Is this an art? Not really, but "The Art of Procrastination" sounds better than "Oh shit, the building is on fire and it's probably my fault!" As any ADHDer will tell you, when a task is interesting, they can lose themselves for hours in it. If it is deemed uninteresting/boring, procrastination abounds.


I was tasked with creating a few binders at my office. Binder-making is one of the job tasks I hate most. It is boring, requires running back and forth to the printer, and attention to detail. I'm typically fine with the attention to detail, and I get my steps in by going between the printer and the assembly area, but it is massively boring and I would rather do anything else. (Just like I'm doing right now. I have two half-done binders that need finishing, but here I am, working on this blog post.)


It's far from ideal, and eventually, at some point today, I will finish the binders. It's the meantime. I tell myself I'm waiting for a document from someone and shouldn't abandon my desk in case it comes in, but in reality, those binders are not going to make themselves, and the excuse only allows me to procrastinate so long before turning into an emergency.

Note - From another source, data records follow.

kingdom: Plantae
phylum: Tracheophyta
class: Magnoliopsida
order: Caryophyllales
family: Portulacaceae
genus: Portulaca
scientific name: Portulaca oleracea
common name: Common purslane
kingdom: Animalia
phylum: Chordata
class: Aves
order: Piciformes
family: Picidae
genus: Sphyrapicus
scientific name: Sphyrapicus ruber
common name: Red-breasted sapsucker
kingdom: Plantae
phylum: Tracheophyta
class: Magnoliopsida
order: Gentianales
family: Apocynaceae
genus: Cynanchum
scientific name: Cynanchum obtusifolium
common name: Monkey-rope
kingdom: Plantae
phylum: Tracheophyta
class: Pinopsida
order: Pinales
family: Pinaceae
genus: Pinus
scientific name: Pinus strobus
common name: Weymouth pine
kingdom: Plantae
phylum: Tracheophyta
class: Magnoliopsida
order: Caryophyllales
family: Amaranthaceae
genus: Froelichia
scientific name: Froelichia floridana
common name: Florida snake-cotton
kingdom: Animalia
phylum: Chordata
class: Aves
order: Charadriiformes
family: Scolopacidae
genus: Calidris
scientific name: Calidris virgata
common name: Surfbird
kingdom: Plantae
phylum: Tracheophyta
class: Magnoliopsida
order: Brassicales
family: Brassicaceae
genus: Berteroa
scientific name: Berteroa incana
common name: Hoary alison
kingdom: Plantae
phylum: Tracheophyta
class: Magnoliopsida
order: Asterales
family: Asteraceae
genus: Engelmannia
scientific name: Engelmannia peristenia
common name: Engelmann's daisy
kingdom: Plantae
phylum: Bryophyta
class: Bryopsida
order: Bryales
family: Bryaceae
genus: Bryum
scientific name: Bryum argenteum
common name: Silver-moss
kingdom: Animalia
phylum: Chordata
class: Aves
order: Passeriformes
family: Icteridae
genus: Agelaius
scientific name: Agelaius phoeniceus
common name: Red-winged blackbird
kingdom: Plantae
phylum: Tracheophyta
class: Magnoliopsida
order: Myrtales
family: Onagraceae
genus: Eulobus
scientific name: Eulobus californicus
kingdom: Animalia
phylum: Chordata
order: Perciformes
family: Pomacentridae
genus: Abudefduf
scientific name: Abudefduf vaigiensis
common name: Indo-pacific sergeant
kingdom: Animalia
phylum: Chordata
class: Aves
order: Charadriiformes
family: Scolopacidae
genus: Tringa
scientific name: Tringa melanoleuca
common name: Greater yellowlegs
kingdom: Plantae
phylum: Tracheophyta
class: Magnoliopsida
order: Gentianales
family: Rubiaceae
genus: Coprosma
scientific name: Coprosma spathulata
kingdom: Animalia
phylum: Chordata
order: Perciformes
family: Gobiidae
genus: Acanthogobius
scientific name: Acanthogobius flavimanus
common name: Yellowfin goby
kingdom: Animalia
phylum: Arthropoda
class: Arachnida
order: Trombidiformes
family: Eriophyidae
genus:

For me, procrastination comes mostly from boredom. If I find a chore or task uninteresting or tedious, I avoid it as long as possible. This is even with the medication that helps me focus. And it does; I am currently focusing on anything other than the thing that needs doing.


Why is this so common among ADHDers? Because we ADHDers thrive when our interests are piqued. We will spend hours hyper-focusing on all the interesting, fascinating, fun things we possibly can, but when it comes time to do something boring or tedious, we'd rather pull teeth from a crocodile than deal with the boring thing. Boring/tedious is so beneath us.


The threat of the deadline is what spurs us to action, to get the thing done before all hell breaks loose, but it can be so stressful, especially as time is not exactly linear for ADHDers. Interesting things will speed time up; we lose track of time when we're enjoying ourselves. However, time slows to a standstill when faced with something utterly outside our happy places. So the binders will make time go by slowly for me because I hate them. Screwing around on the internet is so much more fun, especially with sites like wikipedia.org where I can lose myself in subjects that fascinate me. (I'm a big geology buff. Plate tectonics, earthquakes, volcanos, tsunamis, carbon dating? Yes please!)


So what is my deadline for this binder project? Close of Business (COB) today. That means I've still got several hours to complete them. But what if something with a higher priority comes up in the meantime? The binders will remain incomplete and unfinished, which is very bad.


So... I have procrastinated long enough. I will get to it as soon as I finish the lunch I haven't started yet.